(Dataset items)
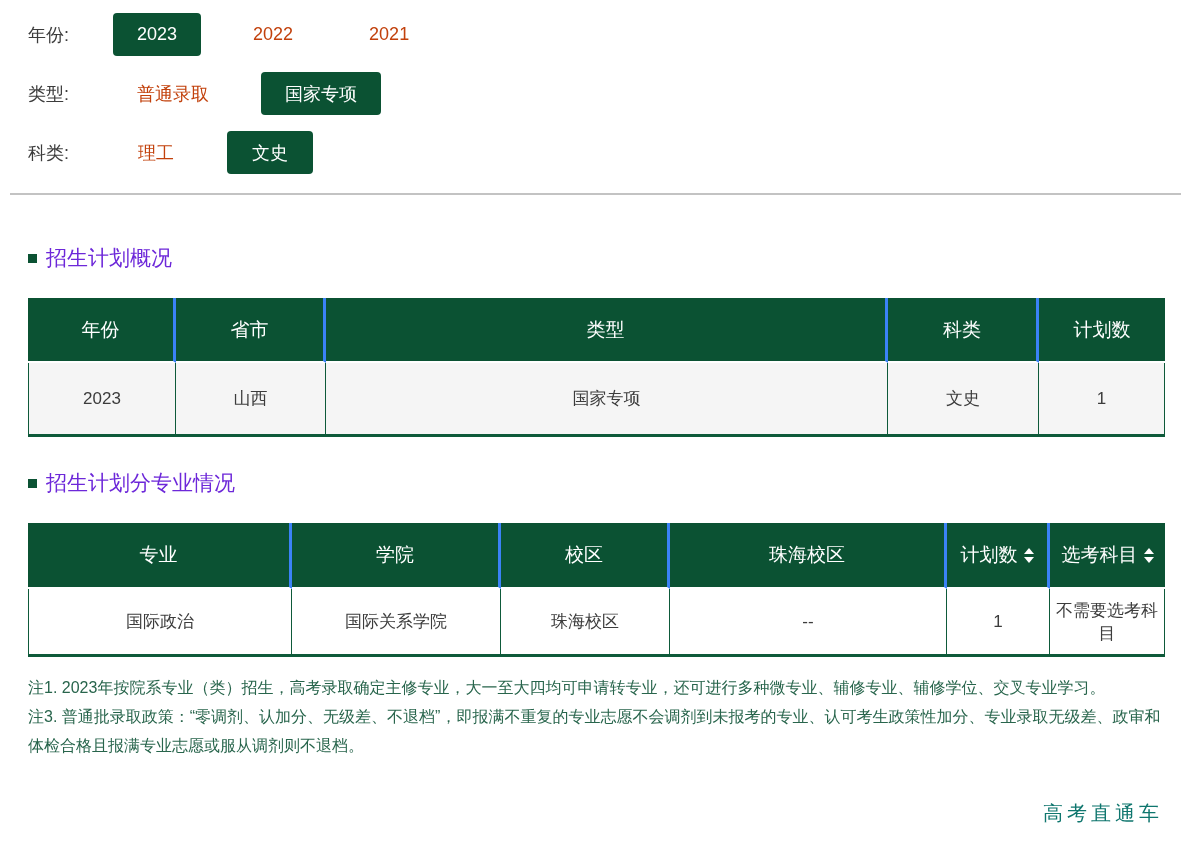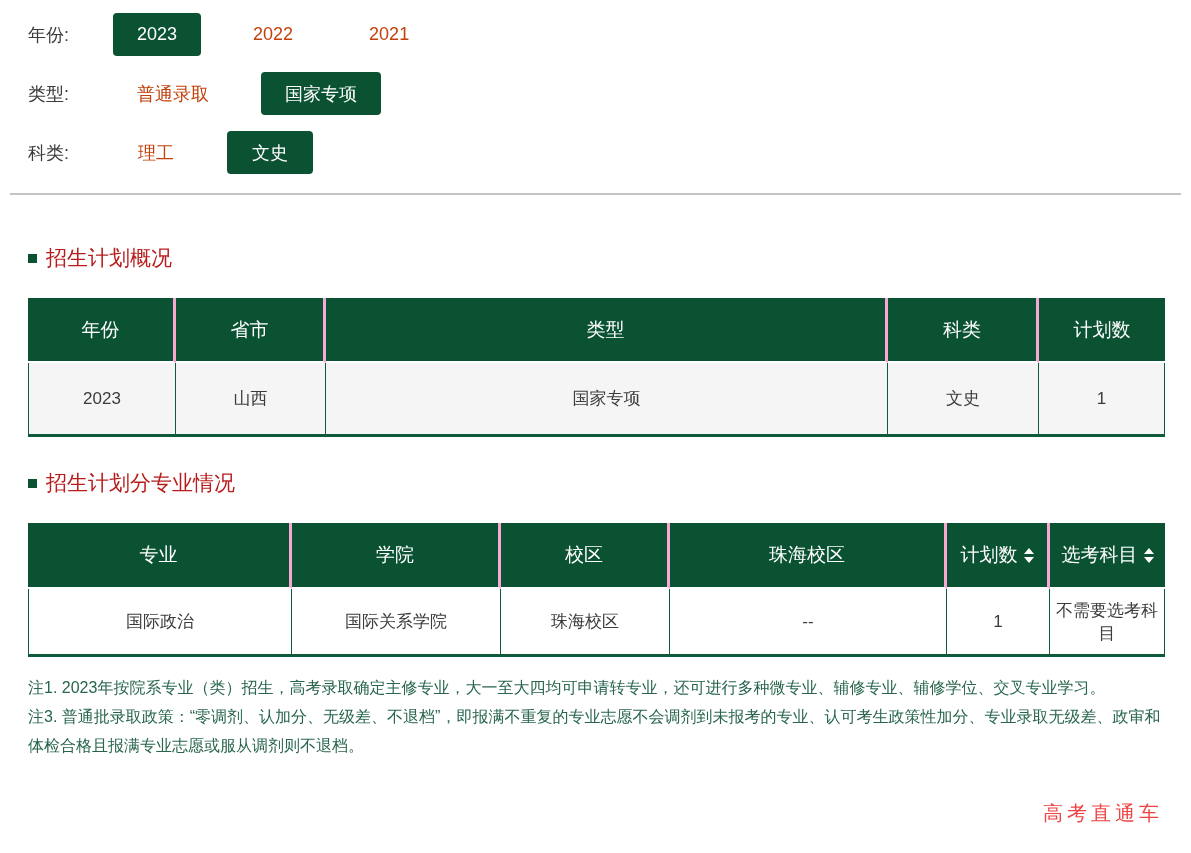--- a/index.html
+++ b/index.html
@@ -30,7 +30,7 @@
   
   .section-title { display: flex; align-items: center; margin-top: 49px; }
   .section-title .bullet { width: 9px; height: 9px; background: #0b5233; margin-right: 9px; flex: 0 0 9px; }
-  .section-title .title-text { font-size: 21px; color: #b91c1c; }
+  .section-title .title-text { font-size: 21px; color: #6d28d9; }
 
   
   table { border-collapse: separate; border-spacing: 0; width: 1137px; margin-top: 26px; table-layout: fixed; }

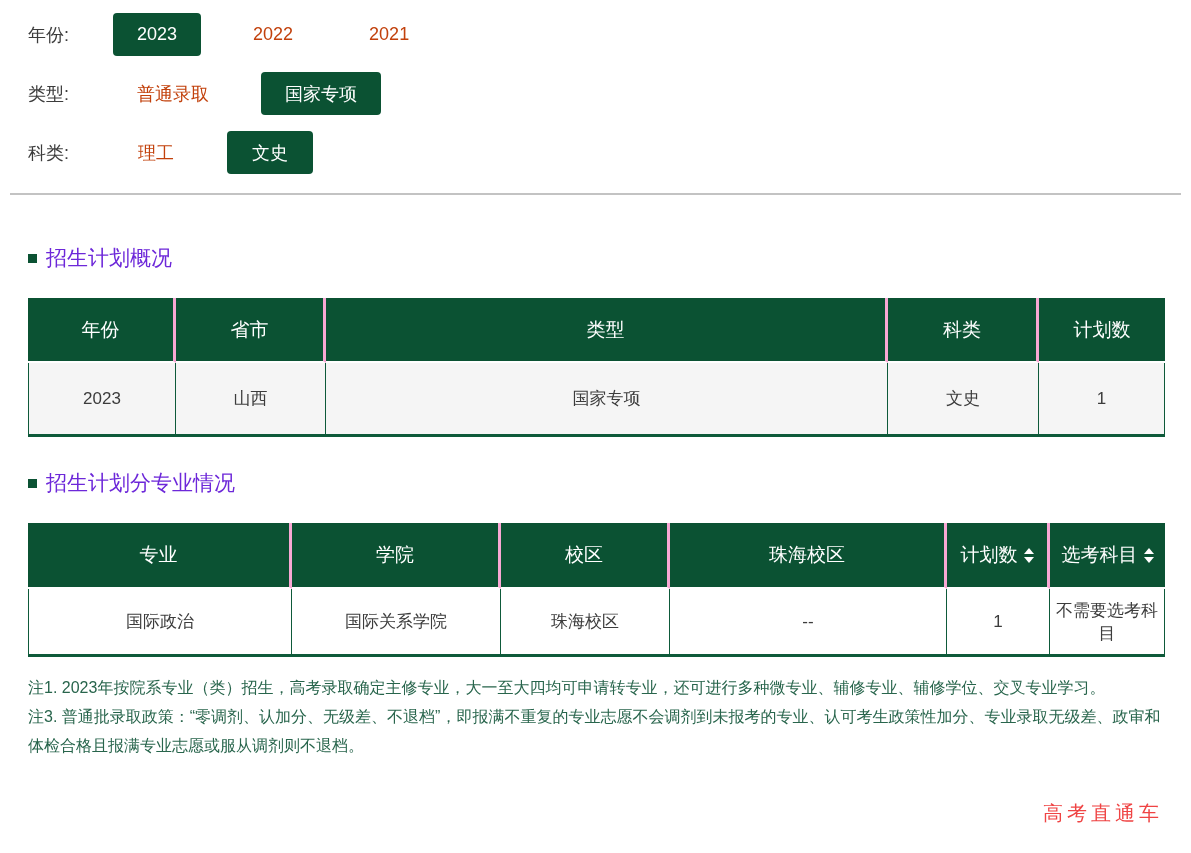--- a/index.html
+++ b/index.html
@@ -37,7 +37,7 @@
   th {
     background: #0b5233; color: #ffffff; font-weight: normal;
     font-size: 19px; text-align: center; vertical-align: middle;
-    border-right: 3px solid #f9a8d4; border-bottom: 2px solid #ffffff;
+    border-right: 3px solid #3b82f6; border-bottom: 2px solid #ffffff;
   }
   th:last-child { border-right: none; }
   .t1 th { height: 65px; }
==
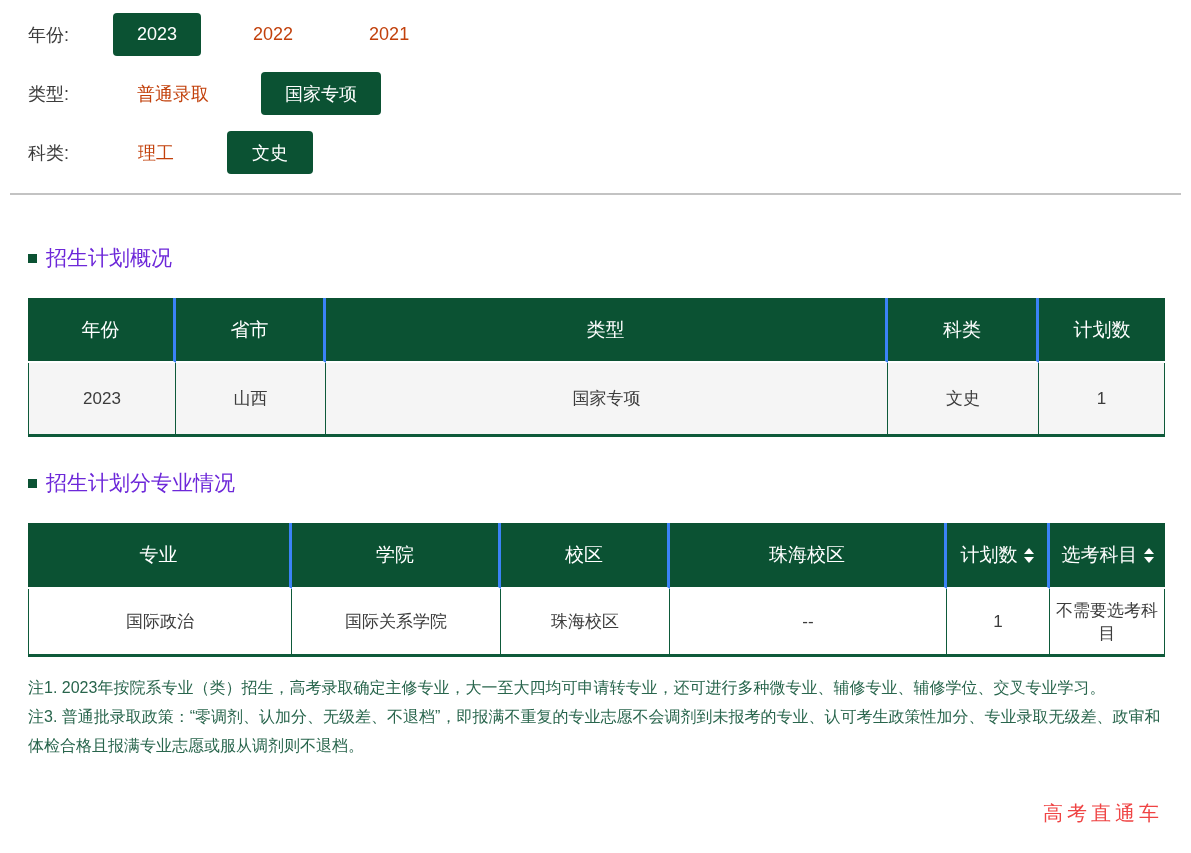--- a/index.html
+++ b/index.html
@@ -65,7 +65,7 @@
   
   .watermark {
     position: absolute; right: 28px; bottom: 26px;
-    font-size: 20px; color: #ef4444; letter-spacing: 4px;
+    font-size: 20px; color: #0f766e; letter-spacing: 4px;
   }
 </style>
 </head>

• _Problem to solve_: Lines holding the string "font" must be copied out of the entries above.

• _Solution to this exercise_:
-  .section-title .title-text { font-size: 21px; color: #b91c1c; }
+  .section-title .title-text { font-size: 21px; color: #6d28d9; }
     background: #0b5233; color: #ffffff; font-weight: normal;
     font-size: 19px; text-align: center; vertical-align: middle;
-    font-size: 20px; color: #ef4444; letter-spacing: 4px;
+    font-size: 20px; color: #0f766e; letter-spacing: 4px;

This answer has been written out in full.